John Nugent (c. 1821 – March 29, 1880) was an Irish journalist and U.S. government agent.
== Life ==
Nugent was born in County Galway but travelled with his parents to the United States at an early age. He was educated at a Catholic college in New Jersey. In the 1840s, he worked as a journalist with the New York Herald. In 1848, Nugent was leaked a copy of the Treaty of Guadalupe Hidalgo, which would end the Mexican–American War after it was amended and approved by the Senate. Nugent was questioned by senators but did not reveal his source.
In 1848, he was jailed by the U.S. Senate for a month.

Subsequently, Nugent traveled with a party of Forty-Niners from New York, led by John Coffee Hays, that traveled to California from San Antonio, Texas, over the Southern Route, through El Paso across New Mexico Territory to Fort Yuma. The party pioneered a shortcut on Cooke's Wagon Road that saved a long journey to the south. That route became known as the Tucson Cutoff. Later Nugent's Pass and Nugent's Springs on that route were named for Nugent, who gave his notes of the journey to aid Lt. John G. Parke in his expedition to find a railroad route from the Pima Villages to the Rio Grande.

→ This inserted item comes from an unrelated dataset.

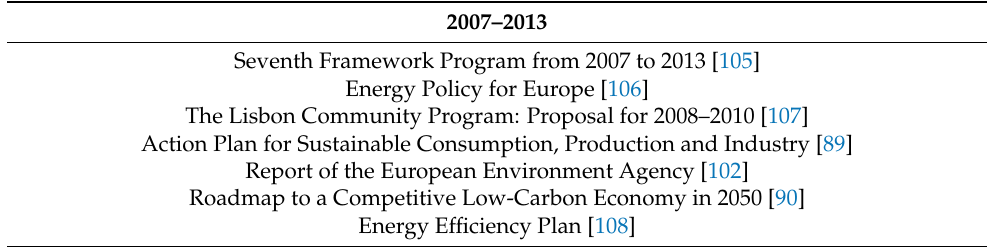
Table 8. Legislation of the European Union from 2007 to 2013.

In 1851, Nugent became owner-editor of San Francisco Herald. In 1856 he opposed the re-establishment of the San Francisco Committee of Vigilance, an extra-legal organization for the preservation of law and order. His failure to support it was an unpopular editorial decision that caused the paper to collapse a few years later in 1860. This was an event from which his career never recovered. He continued to work as a journalist and unsuccessfully ran for U.S. Senate in 1861.

In 1858, President James Buchanan appointed Nugent special agent to New Caledonia (British Columbia). Buchanan wanted to see how Americans and their interests were faring in the area in light of the Fraser Canyon Gold Rush. Nugent quickly discovered that there was little tension and good relations between the Americans and the British.

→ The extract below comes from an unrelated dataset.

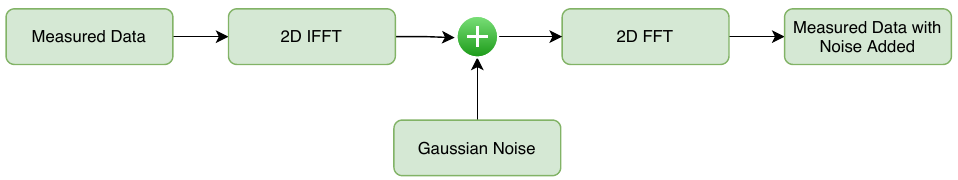
Figure 15. Addition of noise do the measured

Nugent appears to have created a rift through a dispute with Governor James Douglas over the treatment of American citizens in the courts. He further suggested that the Americans would intervene quickly if conflict arose. This came out of the feeling he had that New Caledonia and Vancouver Island should and would be annexed to the United States. The diplomatic difficulties were not great and the negativity fell on John Nugent personally.

Later in life John Nugent married and had children. He married Magdalena Estudillo on August 26, 1860. Magdalena was the daughter of Jose Joaquin Estudillo (1798–1852), the owner of the Rancho San Leandro. The Estudillos were the founders of the city of San Leandro, California. John and his wife, lived with her mother at 550 West Estudillo Avenue which was later the site of St. Leander's Church. The couple had four children; Sybil G. (1862–1909), Maud (1866–1922), Elsie (1868–1942) and John (1871–1948).

Nugent tried to re-establish the Herald in 1868 but was unsuccessful. At the end of the 1870s, Nugent worked on his memoirs, and died on March 29, 1880, in San Leandro, California.